Essentially the Surface Hub is a Windows 10 computer with a huge touch display. The company maintains that the unit can replace typical conference room collaboration tools such as a speaker phone, video conference system and projector normally purchased and installed separately. The Surface Hub also does videoconferencing in addition to in-person collaboration. “You can compare it to Cisco telepresence or HP telepresence, which is more expensive,” says J.P. Gownder, an analyst at Forrester Research. “It’s fairly inexpensive, because you’re solving that problem on some level, as well as the collaboration piece.
”The Surface Hub will come bundled with several Microsoft applications. According to the company, the platform includes support for Skype for Video for teleconferencing, and OneNote will, of course, be available so users can take notes on the screen. Microsoft Office will also come bundled.
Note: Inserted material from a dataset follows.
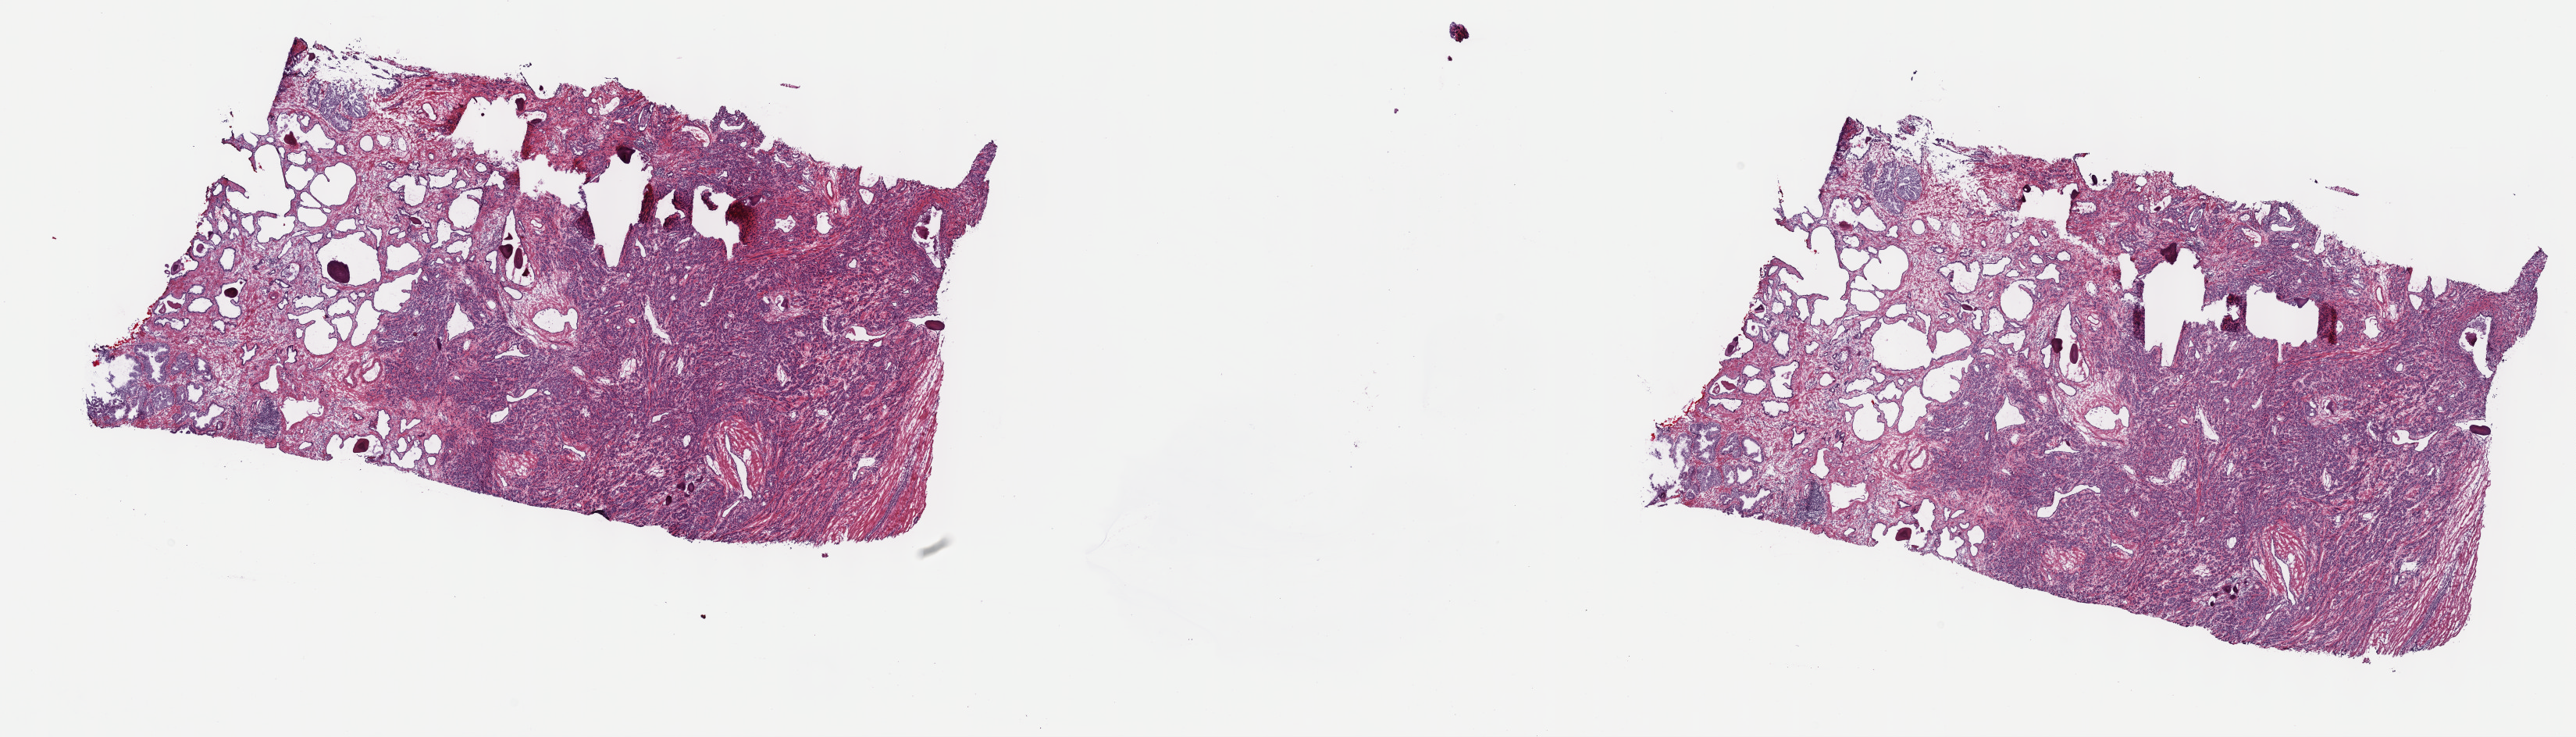
Whole-slide histology image, H&E-stained — shown as a low-resolution overview of the whole scanned area (about 26.7 x 7.6 mm, slide scanned at 40x). Frozen section from the top of the tissue portion. Primary tumour sample from the prostate. Patient: male, age at initial diagnosis 68 years. Gleason score: 9 (4+5). Composition of this section per pathologist review: tumour cells 60%, tumour nuclei 75%, normal cells 35%, stromal cells 5%, necrosis 0%. Infiltration values recorded for this section: lymphocyte infiltration 0%, monocyte infiltration 0%, neutrophil infiltration 0%.
Diagnosis: Adenocarcinoma, NOS. Laterality: bilateral. Lymph nodes positive (case pathology): 1 of 11 examined.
The Surface Hub will run all current Windows-compatible apps and Microsoft has said that customers will be able to develop custom applications for the device. Look for the application-development aspect of Surface Hub to win over some hard-to-sell customers.
“I’ve been working on product development around productivity since 1993," says Mike Angiulo, who, as Microsoft's corporate VP for hardware. “If I think about what’s changed in terms of individuals doing work, your ability to create and communicate has gone up exponentially, with PCs and mobility and phones. But the conference rooms are exactly the same as they were when I started. They’re like time capsules. There’s a projector, there’s a whiteboard, there’s a conference phone.”
With the Surface Hub's collaborative tools, Microsoft is making an ambitious attempt to move those time capsules into the present day. Which is not anything like a guarantee that it will be successful. In 2002, for instance, the company launched Tablet PCs and said it expected them to displace conventional laptops within a half decade; they didn't. And its first foray into multi-touch computing—2007's original Surface, which built a computer into a table for use in retail environments—didn't go anywhere.
Still, no matter how the market responds to the Surface Hub, the fact that Microsoft is behind it raises the stakes far beyond anything attempted in the past.
Surface Hubs will be manufactured in Microsoft's Wilsonville, Oregon factory.